1400-megapixel Camera to Change View of Universe

Wednesday, April 9th, 2008

 

How many pixels? 1400-megapixel? That’s 1.4 billion pixels, shutterbugs. And it won’t fit in your pocket.

The camera is part of the Panoramic Survey Telescope and Rapid Response System (Pan-STARRS), which promises to change our view of the Universe, producing the largest and most detailed map of the heavens ever produced. Defense Industry Daily reports the project is about to get $8 million in funding from the U.S. Air Force:

Kirkland AFB, NM recently gave the University of Hawaii of Honolulu, Hawaii a modified contract for $8 million for the Panoramic Survey Telescope and Rapid Response System (PanSTARRS) multi-year program. The initial effort to develop and deploy a telescope data management system was awarded via a Grant to the University of Hawaii (considered a Minority Institute) and “as the various phases progressed, the Air Force determined that a Cooperative Agreement would be the more appropriate instrument as now we would be substantially involved.” At this time all $8 million has been committed (FA9451-06-2-0338, P00002).

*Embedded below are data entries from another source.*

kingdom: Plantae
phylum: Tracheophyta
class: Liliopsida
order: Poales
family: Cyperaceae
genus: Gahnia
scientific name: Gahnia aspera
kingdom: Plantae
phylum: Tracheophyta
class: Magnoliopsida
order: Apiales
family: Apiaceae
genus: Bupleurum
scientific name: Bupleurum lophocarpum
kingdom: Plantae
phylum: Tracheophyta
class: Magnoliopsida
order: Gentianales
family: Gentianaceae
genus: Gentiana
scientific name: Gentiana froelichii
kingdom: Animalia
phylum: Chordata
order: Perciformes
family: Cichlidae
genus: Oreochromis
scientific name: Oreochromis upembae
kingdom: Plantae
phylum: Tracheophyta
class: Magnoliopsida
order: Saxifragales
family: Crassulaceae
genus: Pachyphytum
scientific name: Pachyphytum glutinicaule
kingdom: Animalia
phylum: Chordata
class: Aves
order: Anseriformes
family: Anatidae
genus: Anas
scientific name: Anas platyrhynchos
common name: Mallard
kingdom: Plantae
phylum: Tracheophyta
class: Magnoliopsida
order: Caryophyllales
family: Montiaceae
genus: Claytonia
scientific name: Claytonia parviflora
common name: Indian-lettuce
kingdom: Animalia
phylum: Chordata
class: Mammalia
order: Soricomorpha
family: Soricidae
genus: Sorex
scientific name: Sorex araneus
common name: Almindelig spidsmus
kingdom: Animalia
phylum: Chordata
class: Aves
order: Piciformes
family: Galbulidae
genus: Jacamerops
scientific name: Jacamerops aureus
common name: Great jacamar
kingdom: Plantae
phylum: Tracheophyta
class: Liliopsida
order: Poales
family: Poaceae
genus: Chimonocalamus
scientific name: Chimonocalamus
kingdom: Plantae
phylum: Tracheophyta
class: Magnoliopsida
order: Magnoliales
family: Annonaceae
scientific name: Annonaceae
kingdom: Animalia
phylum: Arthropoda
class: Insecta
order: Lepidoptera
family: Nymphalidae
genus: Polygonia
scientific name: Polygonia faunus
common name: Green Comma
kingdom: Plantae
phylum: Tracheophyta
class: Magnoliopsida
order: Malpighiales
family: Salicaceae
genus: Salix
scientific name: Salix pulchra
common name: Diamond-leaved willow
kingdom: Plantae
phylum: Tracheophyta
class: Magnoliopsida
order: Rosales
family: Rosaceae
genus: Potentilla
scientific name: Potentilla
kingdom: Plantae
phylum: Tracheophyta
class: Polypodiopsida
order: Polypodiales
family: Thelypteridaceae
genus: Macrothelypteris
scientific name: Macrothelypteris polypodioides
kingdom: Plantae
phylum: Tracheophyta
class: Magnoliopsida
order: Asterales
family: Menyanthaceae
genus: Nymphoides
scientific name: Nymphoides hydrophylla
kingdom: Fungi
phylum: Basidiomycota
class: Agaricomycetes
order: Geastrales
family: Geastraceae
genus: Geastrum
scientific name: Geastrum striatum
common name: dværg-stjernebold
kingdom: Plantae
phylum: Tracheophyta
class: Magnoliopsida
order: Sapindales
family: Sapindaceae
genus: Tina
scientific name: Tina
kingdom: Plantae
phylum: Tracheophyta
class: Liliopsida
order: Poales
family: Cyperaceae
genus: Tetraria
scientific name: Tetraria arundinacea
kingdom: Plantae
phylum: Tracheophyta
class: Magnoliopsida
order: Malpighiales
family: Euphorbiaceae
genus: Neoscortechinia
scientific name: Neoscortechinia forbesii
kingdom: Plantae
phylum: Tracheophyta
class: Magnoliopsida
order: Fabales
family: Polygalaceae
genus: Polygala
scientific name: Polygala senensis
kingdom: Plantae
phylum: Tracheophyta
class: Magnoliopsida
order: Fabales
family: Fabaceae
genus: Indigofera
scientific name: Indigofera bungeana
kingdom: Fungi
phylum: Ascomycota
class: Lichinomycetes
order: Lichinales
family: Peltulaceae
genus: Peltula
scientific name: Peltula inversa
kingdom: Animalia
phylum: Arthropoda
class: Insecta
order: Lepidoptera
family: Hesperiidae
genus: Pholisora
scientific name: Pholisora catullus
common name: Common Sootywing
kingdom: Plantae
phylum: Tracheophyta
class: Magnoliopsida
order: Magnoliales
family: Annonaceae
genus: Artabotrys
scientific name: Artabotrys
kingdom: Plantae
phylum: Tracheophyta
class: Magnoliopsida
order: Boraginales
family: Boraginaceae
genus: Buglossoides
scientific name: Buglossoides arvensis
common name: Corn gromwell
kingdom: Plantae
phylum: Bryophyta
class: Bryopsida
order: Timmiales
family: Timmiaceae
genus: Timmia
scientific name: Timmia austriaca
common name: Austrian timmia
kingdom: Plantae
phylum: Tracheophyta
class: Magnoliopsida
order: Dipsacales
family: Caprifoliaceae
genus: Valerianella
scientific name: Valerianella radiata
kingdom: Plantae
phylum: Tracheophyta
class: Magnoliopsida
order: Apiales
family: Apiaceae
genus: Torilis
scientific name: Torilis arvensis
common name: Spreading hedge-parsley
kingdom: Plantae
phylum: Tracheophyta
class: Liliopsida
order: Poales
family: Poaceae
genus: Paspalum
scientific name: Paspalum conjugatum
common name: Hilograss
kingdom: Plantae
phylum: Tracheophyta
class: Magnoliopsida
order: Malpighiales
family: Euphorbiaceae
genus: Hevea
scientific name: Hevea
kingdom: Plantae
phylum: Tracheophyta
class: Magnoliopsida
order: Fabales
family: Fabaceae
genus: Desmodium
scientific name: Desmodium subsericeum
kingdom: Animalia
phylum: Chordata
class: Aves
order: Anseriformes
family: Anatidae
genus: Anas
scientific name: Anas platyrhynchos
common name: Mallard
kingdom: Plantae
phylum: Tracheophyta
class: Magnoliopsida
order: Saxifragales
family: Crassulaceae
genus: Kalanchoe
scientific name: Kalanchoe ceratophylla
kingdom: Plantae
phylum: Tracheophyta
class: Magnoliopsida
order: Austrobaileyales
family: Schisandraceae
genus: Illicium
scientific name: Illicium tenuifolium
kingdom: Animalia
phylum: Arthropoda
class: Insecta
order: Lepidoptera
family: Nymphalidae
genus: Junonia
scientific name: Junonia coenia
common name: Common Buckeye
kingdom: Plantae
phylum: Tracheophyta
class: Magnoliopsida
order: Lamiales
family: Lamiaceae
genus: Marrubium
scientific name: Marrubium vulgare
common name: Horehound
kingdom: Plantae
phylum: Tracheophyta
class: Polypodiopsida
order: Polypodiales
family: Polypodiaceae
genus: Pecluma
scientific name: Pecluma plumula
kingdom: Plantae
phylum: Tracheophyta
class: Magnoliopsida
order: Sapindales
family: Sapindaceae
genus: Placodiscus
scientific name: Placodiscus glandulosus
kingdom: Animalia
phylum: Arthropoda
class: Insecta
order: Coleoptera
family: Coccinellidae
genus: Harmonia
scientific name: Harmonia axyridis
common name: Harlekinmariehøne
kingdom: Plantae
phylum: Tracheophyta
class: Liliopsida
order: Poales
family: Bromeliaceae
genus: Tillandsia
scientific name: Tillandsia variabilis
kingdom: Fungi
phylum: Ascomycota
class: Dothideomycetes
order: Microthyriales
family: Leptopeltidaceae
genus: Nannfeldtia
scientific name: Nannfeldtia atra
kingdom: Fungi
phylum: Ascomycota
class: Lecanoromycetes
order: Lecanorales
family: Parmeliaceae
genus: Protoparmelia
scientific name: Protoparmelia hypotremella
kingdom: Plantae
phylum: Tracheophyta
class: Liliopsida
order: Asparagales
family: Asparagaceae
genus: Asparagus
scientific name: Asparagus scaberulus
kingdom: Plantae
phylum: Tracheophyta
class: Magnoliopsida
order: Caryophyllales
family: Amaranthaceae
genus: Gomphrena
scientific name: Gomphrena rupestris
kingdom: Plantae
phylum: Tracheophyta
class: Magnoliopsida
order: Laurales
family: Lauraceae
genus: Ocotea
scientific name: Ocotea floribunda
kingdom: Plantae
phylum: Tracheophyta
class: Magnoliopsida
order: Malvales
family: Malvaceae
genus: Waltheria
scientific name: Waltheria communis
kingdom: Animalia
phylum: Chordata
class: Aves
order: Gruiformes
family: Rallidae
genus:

Located on top of a dormant volcano in Hawaii, the Pan-STARRS telescope will survey the visible sky, taking up to 1,000 exposures per night. In fact, this one telescope may be able to discover up to five times as many near-Earth asteroids as all present survey telescopes combined.

 

 Check out this page for a comparison of what other observation platforms/systems can see: Hubble, Subaru, Pan-STARRS and Palomar Sky Survey. This is an amazing telescope, with 400 times the sensitivity of the Palomar Sky Survey.